FIGURE 3 The EyeToy camera. Source: Courtesy of Sony Computer Entertainment.
PlayStation Eye
Based on feedback from both players and developers, the PlayStation Eye (Figure 4) improved on EyeToy with the addition of a fixed-focus, low-distortion lens with two choices for field of view, standard or wide. To improve video quality, USB 2.0 high speed was used so the resolution could be quadrupled (to 640 × 480) and video could be transferred uncompressed to avoid artifacts. And the low-light sensitivity was greatly improved. These technical attributes and the product’s low cost have made PlayStation Eye the most widely used camera among computer vision researchers and hobbyists.
PlayStation Move
The high specifications of the PlayStation Eye enabled the creation of PlayStation Move (Figure 5), a one-handed motion controller for PlayStation 3 that incorporates a combination of optical and inertial sensing to provide complete six-degree-of-freedom tracking. The design addresses issues discovered during the development of EyeToy, combining the advantages of a camera-based interface with those of motion sensing and buttons. Game developers thus have absolute position and orientation, linear and angular velocities/accelerations, and button state.
Tracking the Move involves two major steps: image analysis and sensor fusion. Images from the PlayStation Eye are analyzed to locate the illuminated sphere that sits atop the controller (because the sphere is lit, it can be tracked even in complete darkness).
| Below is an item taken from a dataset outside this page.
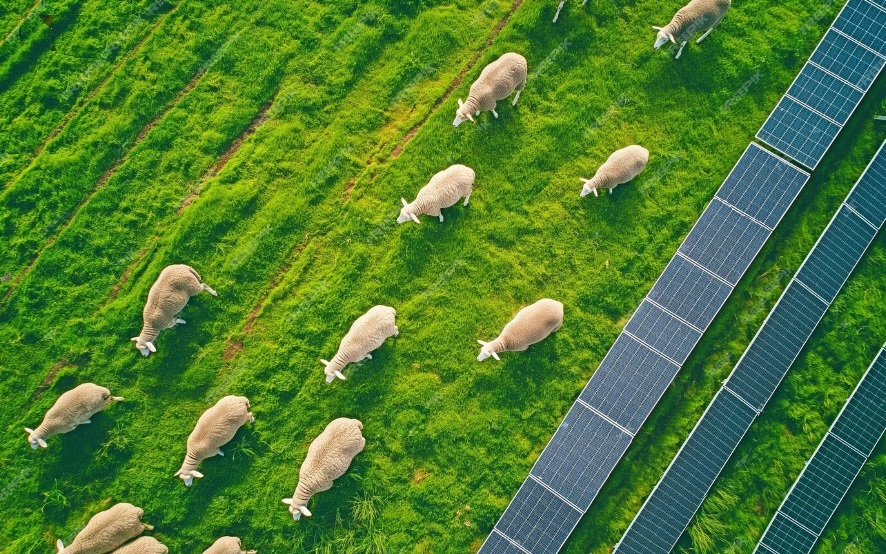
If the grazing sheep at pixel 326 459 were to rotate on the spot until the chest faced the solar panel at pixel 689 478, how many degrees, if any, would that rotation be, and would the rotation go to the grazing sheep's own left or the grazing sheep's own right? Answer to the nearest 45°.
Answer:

Color segmentation is used to find the sphere in the image, and then a projected sphere model is fit to the image to extract the 3D position of the sphere. The results of the image analysis are fused with inertial sensor data from a 3-axis accelerometer and 3-axis gyroscope to provide the full state using a modified unscented Kalman filter (LaViola and Marks 2010).
CONCLUSION
The continual adoption of new technology has been a key factor in the growth of the video game industry. Advances in graphics, processing, display, and input technologies have both improved existing experiences and enabled new ones that appeal to a wider audience. Looking forward, there is every indication that the video game industry will continue to leverage new technology to help push the boundaries of play.
REFERENCE
LaViola JJ Jr, Marks R. 2010. An introduction to 3D spatial interaction with video game motion controllers. Course presented at ACM SIGGRAPH 2010, Los Angeles.